Could you repeat every record below exactly as written?

----------------------------------------

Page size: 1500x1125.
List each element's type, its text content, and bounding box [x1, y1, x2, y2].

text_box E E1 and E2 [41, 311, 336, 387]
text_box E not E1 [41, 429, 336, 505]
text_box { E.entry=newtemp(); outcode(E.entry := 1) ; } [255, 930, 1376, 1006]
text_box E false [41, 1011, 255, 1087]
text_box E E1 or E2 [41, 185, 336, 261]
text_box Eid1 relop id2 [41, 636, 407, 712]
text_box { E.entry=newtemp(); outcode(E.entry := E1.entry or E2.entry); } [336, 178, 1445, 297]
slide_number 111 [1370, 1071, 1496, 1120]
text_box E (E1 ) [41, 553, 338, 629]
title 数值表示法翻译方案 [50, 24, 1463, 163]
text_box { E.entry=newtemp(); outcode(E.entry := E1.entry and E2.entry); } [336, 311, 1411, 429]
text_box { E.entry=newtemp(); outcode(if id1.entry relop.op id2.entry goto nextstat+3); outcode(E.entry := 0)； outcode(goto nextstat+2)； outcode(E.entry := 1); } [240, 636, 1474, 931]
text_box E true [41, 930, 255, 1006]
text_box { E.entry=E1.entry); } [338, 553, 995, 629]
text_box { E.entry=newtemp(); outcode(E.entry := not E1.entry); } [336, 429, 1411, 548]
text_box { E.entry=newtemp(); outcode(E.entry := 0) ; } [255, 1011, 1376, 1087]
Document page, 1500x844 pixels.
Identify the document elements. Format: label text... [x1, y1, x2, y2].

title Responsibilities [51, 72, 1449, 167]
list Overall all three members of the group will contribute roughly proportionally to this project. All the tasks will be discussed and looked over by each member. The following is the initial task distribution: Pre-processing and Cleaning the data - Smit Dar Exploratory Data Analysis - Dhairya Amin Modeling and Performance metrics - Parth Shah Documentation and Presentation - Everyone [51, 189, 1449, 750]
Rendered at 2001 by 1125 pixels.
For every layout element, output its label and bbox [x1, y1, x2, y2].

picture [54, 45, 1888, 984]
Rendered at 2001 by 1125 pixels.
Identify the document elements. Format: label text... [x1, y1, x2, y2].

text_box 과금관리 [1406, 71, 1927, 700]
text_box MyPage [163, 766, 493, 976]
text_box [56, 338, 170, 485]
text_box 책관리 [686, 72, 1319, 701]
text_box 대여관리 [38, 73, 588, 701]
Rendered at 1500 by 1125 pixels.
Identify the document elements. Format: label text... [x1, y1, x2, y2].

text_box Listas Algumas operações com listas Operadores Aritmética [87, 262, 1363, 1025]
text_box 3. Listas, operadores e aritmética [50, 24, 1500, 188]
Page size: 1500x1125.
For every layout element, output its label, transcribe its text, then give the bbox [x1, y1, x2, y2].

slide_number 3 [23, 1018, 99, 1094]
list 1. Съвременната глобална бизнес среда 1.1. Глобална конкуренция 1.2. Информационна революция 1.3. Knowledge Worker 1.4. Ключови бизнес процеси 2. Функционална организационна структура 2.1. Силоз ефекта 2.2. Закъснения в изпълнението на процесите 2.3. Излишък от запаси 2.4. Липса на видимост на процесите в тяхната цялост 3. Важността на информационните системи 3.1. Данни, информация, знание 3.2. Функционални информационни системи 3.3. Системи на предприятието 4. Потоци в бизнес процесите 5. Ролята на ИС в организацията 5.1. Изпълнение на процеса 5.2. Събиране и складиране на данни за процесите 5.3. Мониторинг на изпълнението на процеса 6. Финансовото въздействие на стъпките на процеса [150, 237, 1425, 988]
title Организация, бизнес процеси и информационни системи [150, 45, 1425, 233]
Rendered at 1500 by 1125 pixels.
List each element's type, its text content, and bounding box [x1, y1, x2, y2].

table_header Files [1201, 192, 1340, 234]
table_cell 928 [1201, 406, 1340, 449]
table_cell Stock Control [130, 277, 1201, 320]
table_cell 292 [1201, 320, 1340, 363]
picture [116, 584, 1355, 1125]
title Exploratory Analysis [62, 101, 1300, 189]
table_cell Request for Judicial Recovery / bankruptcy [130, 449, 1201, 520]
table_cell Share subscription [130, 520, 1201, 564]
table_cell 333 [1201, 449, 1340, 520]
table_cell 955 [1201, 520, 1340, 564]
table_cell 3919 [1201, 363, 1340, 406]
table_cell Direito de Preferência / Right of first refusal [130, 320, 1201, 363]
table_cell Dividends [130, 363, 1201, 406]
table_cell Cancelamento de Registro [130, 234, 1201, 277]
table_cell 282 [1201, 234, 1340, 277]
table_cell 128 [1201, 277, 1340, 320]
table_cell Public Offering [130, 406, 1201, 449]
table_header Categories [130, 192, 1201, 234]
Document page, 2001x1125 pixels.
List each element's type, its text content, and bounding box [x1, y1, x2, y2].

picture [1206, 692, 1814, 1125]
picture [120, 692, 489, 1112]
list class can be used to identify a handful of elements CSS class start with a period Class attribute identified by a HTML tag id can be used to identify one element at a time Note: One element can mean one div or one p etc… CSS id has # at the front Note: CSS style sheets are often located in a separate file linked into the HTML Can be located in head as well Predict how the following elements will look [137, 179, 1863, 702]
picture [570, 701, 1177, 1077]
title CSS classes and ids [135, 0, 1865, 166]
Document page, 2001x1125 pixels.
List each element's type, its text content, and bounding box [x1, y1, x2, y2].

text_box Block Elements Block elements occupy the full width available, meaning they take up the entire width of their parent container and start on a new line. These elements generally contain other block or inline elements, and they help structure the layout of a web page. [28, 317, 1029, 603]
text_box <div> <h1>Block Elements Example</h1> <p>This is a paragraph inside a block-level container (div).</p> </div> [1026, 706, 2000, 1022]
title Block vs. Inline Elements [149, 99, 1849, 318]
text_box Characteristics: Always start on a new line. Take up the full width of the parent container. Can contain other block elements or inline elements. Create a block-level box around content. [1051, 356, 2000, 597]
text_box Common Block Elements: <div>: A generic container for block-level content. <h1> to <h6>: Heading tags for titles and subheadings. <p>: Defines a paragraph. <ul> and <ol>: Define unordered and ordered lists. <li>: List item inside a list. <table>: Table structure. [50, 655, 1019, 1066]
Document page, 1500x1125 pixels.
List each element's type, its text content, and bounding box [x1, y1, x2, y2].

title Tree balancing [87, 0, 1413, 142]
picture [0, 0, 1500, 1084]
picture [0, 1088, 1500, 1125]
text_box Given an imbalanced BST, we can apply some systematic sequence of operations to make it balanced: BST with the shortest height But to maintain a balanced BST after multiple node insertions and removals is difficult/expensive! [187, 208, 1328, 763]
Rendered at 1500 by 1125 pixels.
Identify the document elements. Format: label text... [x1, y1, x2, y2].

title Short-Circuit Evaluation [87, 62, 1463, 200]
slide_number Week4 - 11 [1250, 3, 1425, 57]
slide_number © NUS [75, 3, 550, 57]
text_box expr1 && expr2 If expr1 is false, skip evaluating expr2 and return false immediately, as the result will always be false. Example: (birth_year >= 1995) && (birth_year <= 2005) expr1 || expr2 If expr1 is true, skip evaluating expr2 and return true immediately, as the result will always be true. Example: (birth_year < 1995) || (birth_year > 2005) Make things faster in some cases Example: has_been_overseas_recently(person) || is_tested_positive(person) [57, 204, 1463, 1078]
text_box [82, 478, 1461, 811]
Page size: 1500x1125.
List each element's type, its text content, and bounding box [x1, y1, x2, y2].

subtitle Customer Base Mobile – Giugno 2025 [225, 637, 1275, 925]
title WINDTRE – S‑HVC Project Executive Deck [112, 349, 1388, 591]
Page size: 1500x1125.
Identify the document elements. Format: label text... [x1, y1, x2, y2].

----------------------------------------

TASK RESPONSE ::
Page size: 1500x1125.
List each element's type, its text content, and bounding box [x1, y1, x2, y2].

text_box E E1 and E2 [41, 311, 336, 387]
text_box E not E1 [41, 429, 336, 505]
text_box { E.entry=newtemp(); outcode(E.entry := 1) ; } [255, 930, 1376, 1006]
text_box E false [41, 1011, 255, 1087]
text_box E E1 or E2 [41, 185, 336, 261]
text_box Eid1 relop id2 [41, 636, 407, 712]
text_box { E.entry=newtemp(); outcode(E.entry := E1.entry or E2.entry); } [336, 178, 1445, 297]
slide_number 111 [1370, 1071, 1496, 1120]
text_box E (E1 ) [41, 553, 338, 629]
title 数值表示法翻译方案 [50, 24, 1463, 163]
text_box { E.entry=newtemp(); outcode(E.entry := E1.entry and E2.entry); } [336, 311, 1411, 429]
text_box { E.entry=newtemp(); outcode(if id1.entry relop.op id2.entry goto nextstat+3); outcode(E.entry := 0)； outcode(goto nextstat+2)； outcode(E.entry := 1); } [240, 636, 1474, 931]
text_box E true [41, 930, 255, 1006]
text_box { E.entry=E1.entry); } [338, 553, 995, 629]
text_box { E.entry=newtemp(); outcode(E.entry := not E1.entry); } [336, 429, 1411, 548]
text_box { E.entry=newtemp(); outcode(E.entry := 0) ; } [255, 1011, 1376, 1087]
Document page, 1500x844 pixels.
Identify the document elements. Format: label text... [x1, y1, x2, y2].

title Responsibilities [51, 72, 1449, 167]
list Overall all three members of the group will contribute roughly proportionally to this project. All the tasks will be discussed and looked over by each member. The following is the initial task distribution: Pre-processing and Cleaning the data - Smit Dar Exploratory Data Analysis - Dhairya Amin Modeling and Performance metrics - Parth Shah Documentation and Presentation - Everyone [51, 189, 1449, 750]
Rendered at 2001 by 1125 pixels.
For every layout element, output its label and bbox [x1, y1, x2, y2].

picture [54, 45, 1888, 984]
Rendered at 2001 by 1125 pixels.
Identify the document elements. Format: label text... [x1, y1, x2, y2].

text_box 과금관리 [1406, 71, 1927, 700]
text_box MyPage [163, 766, 493, 976]
text_box [56, 338, 170, 485]
text_box 책관리 [686, 72, 1319, 701]
text_box 대여관리 [38, 73, 588, 701]
Rendered at 1500 by 1125 pixels.
Identify the document elements. Format: label text... [x1, y1, x2, y2].

text_box Listas Algumas operações com listas Operadores Aritmética [87, 262, 1363, 1025]
text_box 3. Listas, operadores e aritmética [50, 24, 1500, 188]
Page size: 1500x1125.
For every layout element, output its label, transcribe its text, then give the bbox [x1, y1, x2, y2].

slide_number 3 [23, 1018, 99, 1094]
list 1. Съвременната глобална бизнес среда 1.1. Глобална конкуренция 1.2. Информационна революция 1.3. Knowledge Worker 1.4. Ключови бизнес процеси 2. Функционална организационна структура 2.1. Силоз ефекта 2.2. Закъснения в изпълнението на процесите 2.3. Излишък от запаси 2.4. Липса на видимост на процесите в тяхната цялост 3. Важността на информационните системи 3.1. Данни, информация, знание 3.2. Функционални информационни системи 3.3. Системи на предприятието 4. Потоци в бизнес процесите 5. Ролята на ИС в организацията 5.1. Изпълнение на процеса 5.2. Събиране и складиране на данни за процесите 5.3. Мониторинг на изпълнението на процеса 6. Финансовото въздействие на стъпките на процеса [150, 237, 1425, 988]
title Организация, бизнес процеси и информационни системи [150, 45, 1425, 233]
Rendered at 1500 by 1125 pixels.
List each element's type, its text content, and bounding box [x1, y1, x2, y2].

table_header Files [1201, 192, 1340, 234]
table_cell 928 [1201, 406, 1340, 449]
table_cell Stock Control [130, 277, 1201, 320]
table_cell 292 [1201, 320, 1340, 363]
picture [116, 584, 1355, 1125]
title Exploratory Analysis [62, 101, 1300, 189]
table_cell Request for Judicial Recovery / bankruptcy [130, 449, 1201, 520]
table_cell Share subscription [130, 520, 1201, 564]
table_cell 333 [1201, 449, 1340, 520]
table_cell 955 [1201, 520, 1340, 564]
table_cell 3919 [1201, 363, 1340, 406]
table_cell Direito de Preferência / Right of first refusal [130, 320, 1201, 363]
table_cell Dividends [130, 363, 1201, 406]
table_cell Cancelamento de Registro [130, 234, 1201, 277]
table_cell 282 [1201, 234, 1340, 277]
table_cell 128 [1201, 277, 1340, 320]
table_cell Public Offering [130, 406, 1201, 449]
table_header Categories [130, 192, 1201, 234]
Document page, 2001x1125 pixels.
List each element's type, its text content, and bounding box [x1, y1, x2, y2].

picture [1206, 692, 1814, 1125]
picture [120, 692, 489, 1112]
list class can be used to identify a handful of elements CSS class start with a period Class attribute identified by a HTML tag id can be used to identify one element at a time Note: One element can mean one div or one p etc… CSS id has # at the front Note: CSS style sheets are often located in a separate file linked into the HTML Can be located in head as well Predict how the following elements will look [137, 179, 1863, 702]
picture [570, 701, 1177, 1077]
title CSS classes and ids [135, 0, 1865, 166]
Document page, 2001x1125 pixels.
List each element's type, its text content, and bounding box [x1, y1, x2, y2].

text_box Block Elements Block elements occupy the full width available, meaning they take up the entire width of their parent container and start on a new line. These elements generally contain other block or inline elements, and they help structure the layout of a web page. [28, 317, 1029, 603]
text_box <div> <h1>Block Elements Example</h1> <p>This is a paragraph inside a block-level container (div).</p> </div> [1026, 706, 2000, 1022]
title Block vs. Inline Elements [149, 99, 1849, 318]
text_box Characteristics: Always start on a new line. Take up the full width of the parent container. Can contain other block elements or inline elements. Create a block-level box around content. [1051, 356, 2000, 597]
text_box Common Block Elements: <div>: A generic container for block-level content. <h1> to <h6>: Heading tags for titles and subheadings. <p>: Defines a paragraph. <ul> and <ol>: Define unordered and ordered lists. <li>: List item inside a list. <table>: Table structure. [50, 655, 1019, 1066]
Document page, 1500x1125 pixels.
List each element's type, its text content, and bounding box [x1, y1, x2, y2].

title Tree balancing [87, 0, 1413, 142]
picture [0, 0, 1500, 1084]
picture [0, 1088, 1500, 1125]
text_box Given an imbalanced BST, we can apply some systematic sequence of operations to make it balanced: BST with the shortest height But to maintain a balanced BST after multiple node insertions and removals is difficult/expensive! [187, 208, 1328, 763]
Rendered at 1500 by 1125 pixels.
Identify the document elements. Format: label text... [x1, y1, x2, y2].

title Short-Circuit Evaluation [87, 62, 1463, 200]
slide_number Week4 - 11 [1250, 3, 1425, 57]
slide_number © NUS [75, 3, 550, 57]
text_box expr1 && expr2 If expr1 is false, skip evaluating expr2 and return false immediately, as the result will always be false. Example: (birth_year >= 1995) && (birth_year <= 2005) expr1 || expr2 If expr1 is true, skip evaluating expr2 and return true immediately, as the result will always be true. Example: (birth_year < 1995) || (birth_year > 2005) Make things faster in some cases Example: has_been_overseas_recently(person) || is_tested_positive(person) [57, 204, 1463, 1078]
text_box [82, 478, 1461, 811]
Page size: 1500x1125.
List each element's type, its text content, and bounding box [x1, y1, x2, y2].

subtitle Customer Base Mobile – Giugno 2025 [225, 637, 1275, 925]
title WINDTRE – S‑HVC Project Executive Deck [112, 349, 1388, 591]
Page size: 1500x1125.
Identify the document elements. Format: label text... [x1, y1, x2, y2].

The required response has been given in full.